## EXERCISE DIRECTIONS
Tally the lines below that include "Table" and give only the total.

## MATERIAL PROVIDED
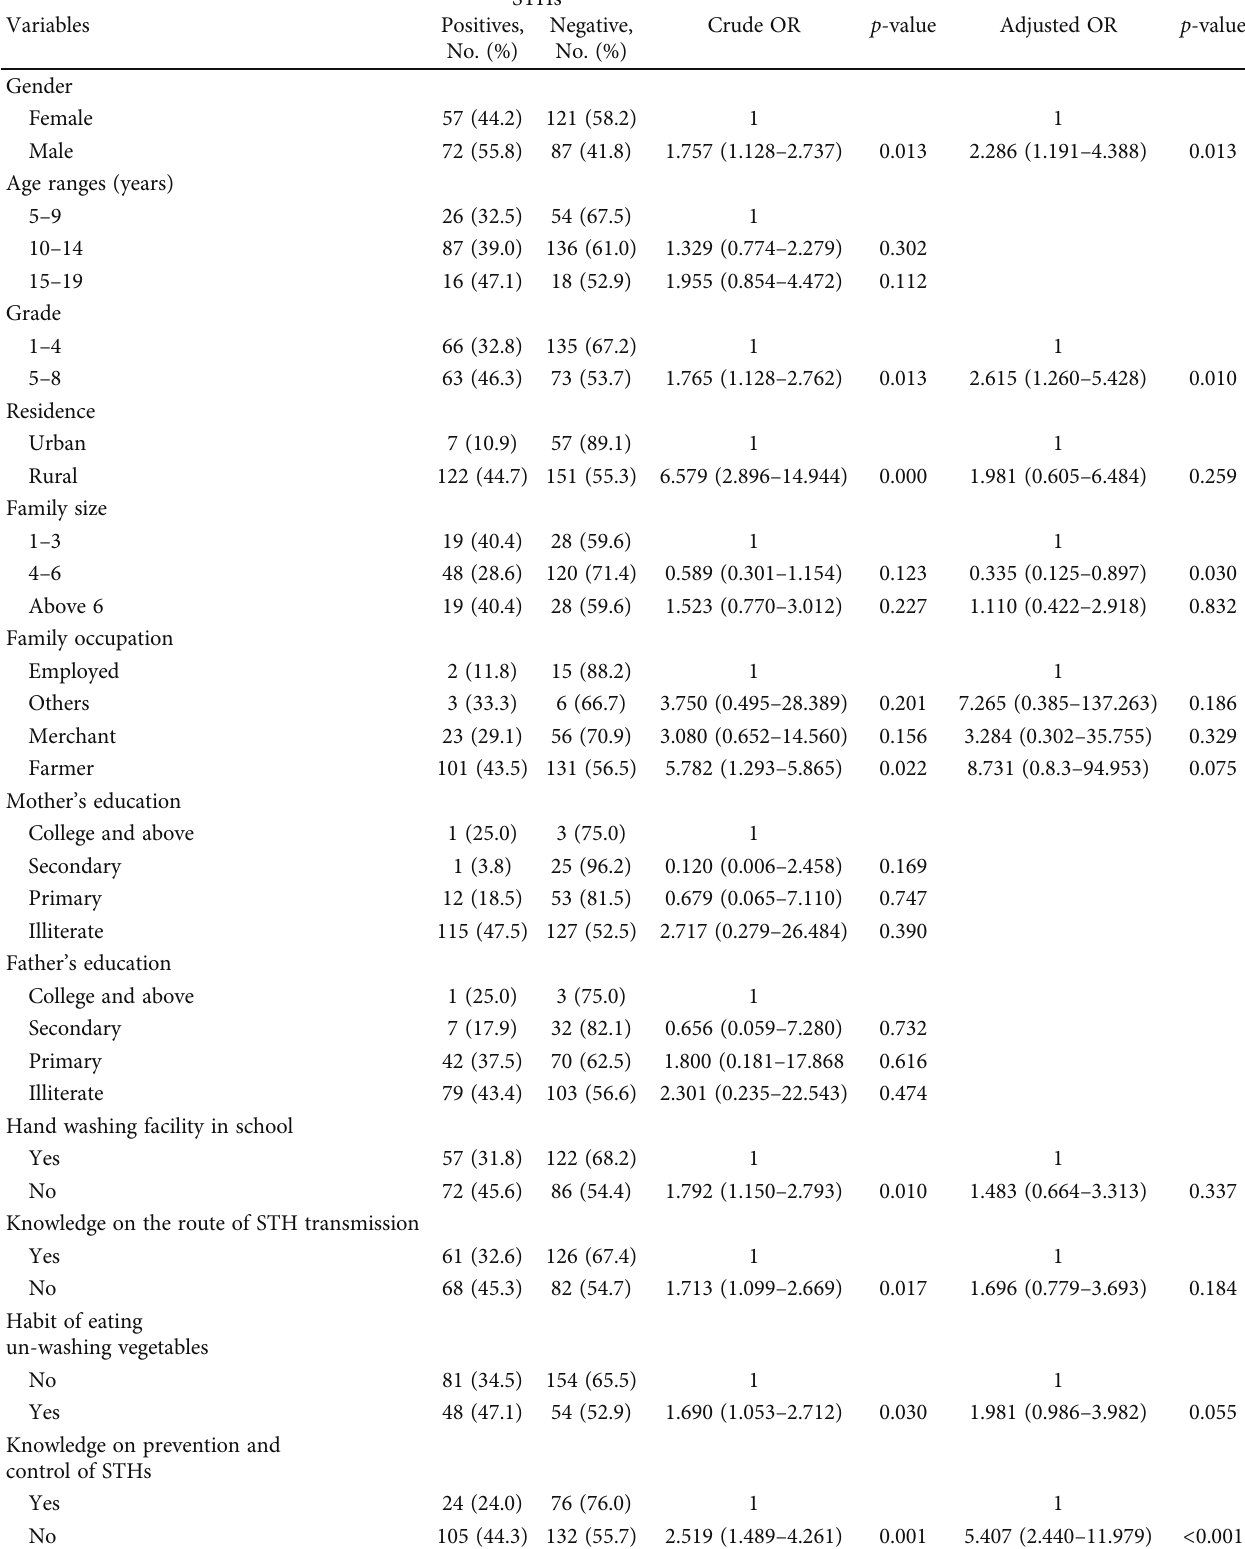
Table 4: Univariate and multivariate logistic regression analyses for sociodemographics and other potential risk factors associated with soil- transmitted helminths (STHs) infections around Lake Tana,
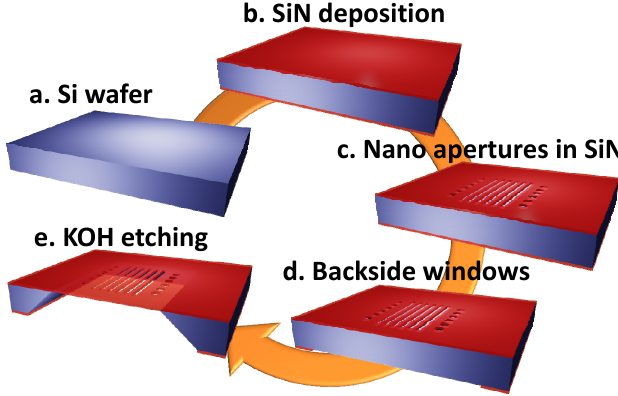
Figure 1. Simplified stencil fabrication process flow. The fabrication starts with ( a ) double side polished silicon wafers, where a layer of low stress silicon nitride (LS-SiN) is deposited on both sides of the wafer ( b ). The thickness depends on the particular dimension requirements of the application. ( c ) LS-SiN is patterned on the front side by using electron beam lithography (EBL) and reactive ion etching. ( d ) LS-SiN is patterned on the backside in order to define the windows for the subsequent KOH etching ( e ), which actually releases the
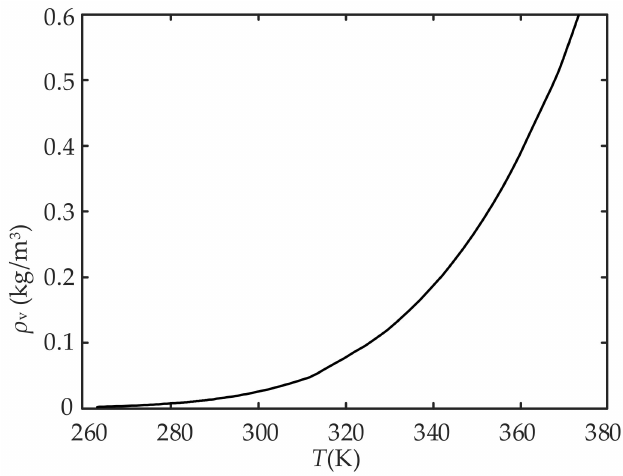
Figure 3. The relationship between ρ v ( T ) and T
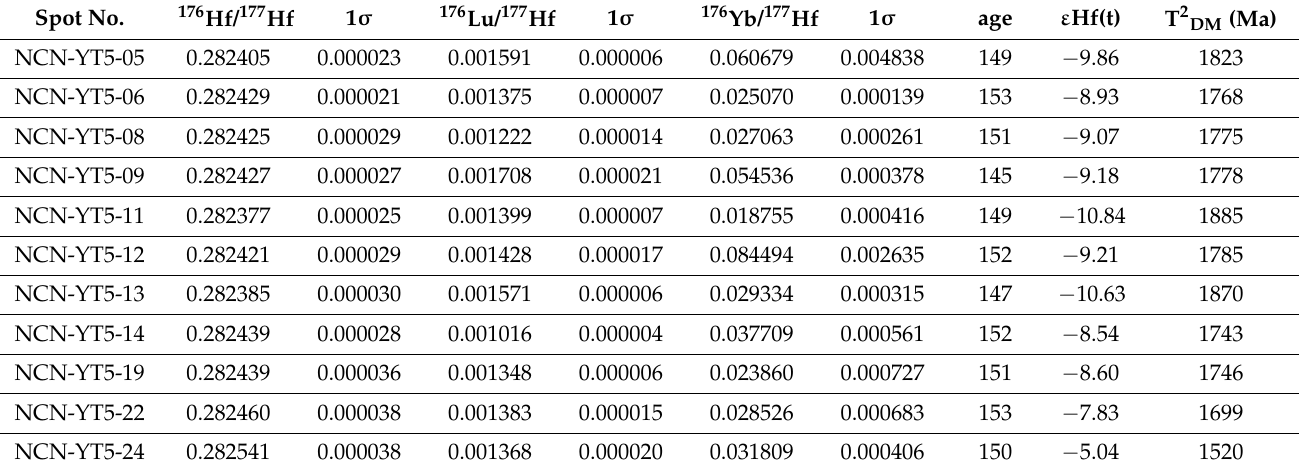
Table 2. Hf isotope analysis result of Nuocang granodiorite.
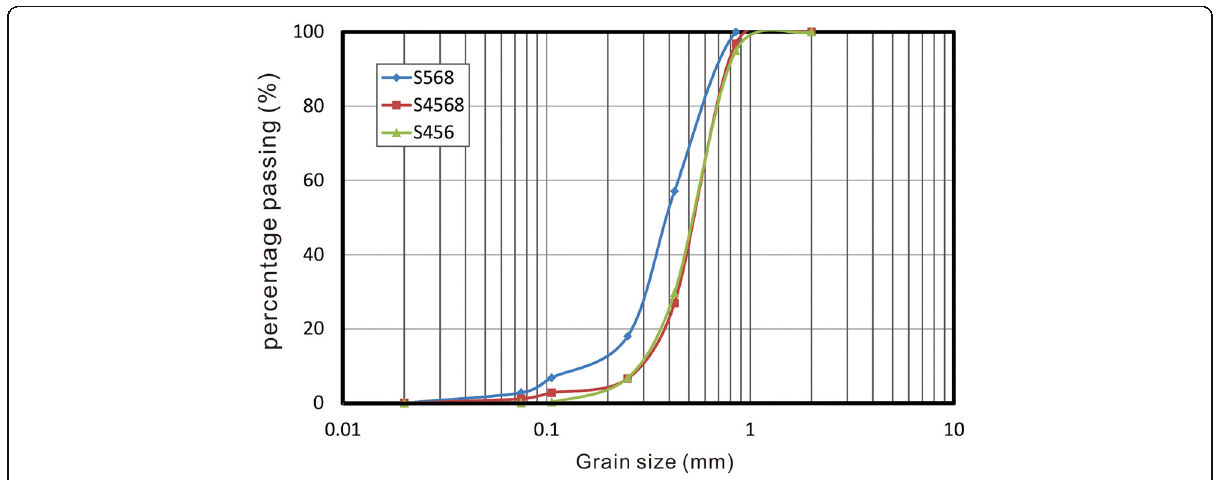
Fig. 2 Grain size distribution curves of samples used in experiments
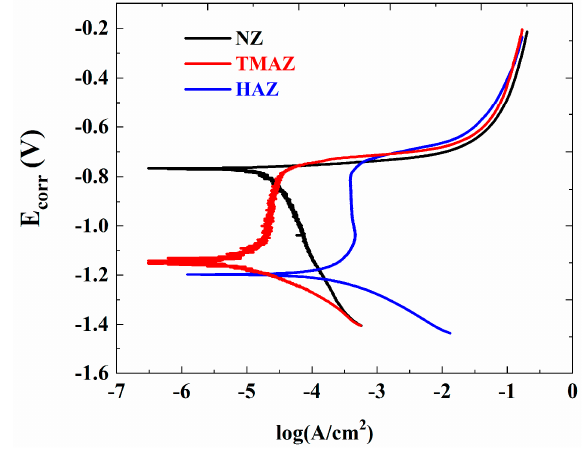
Figure 12. Polarization curves of the joints in 3.5 wt.% NaCl solution in different regions.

## RESPONSE FOR THIS EXERCISE
2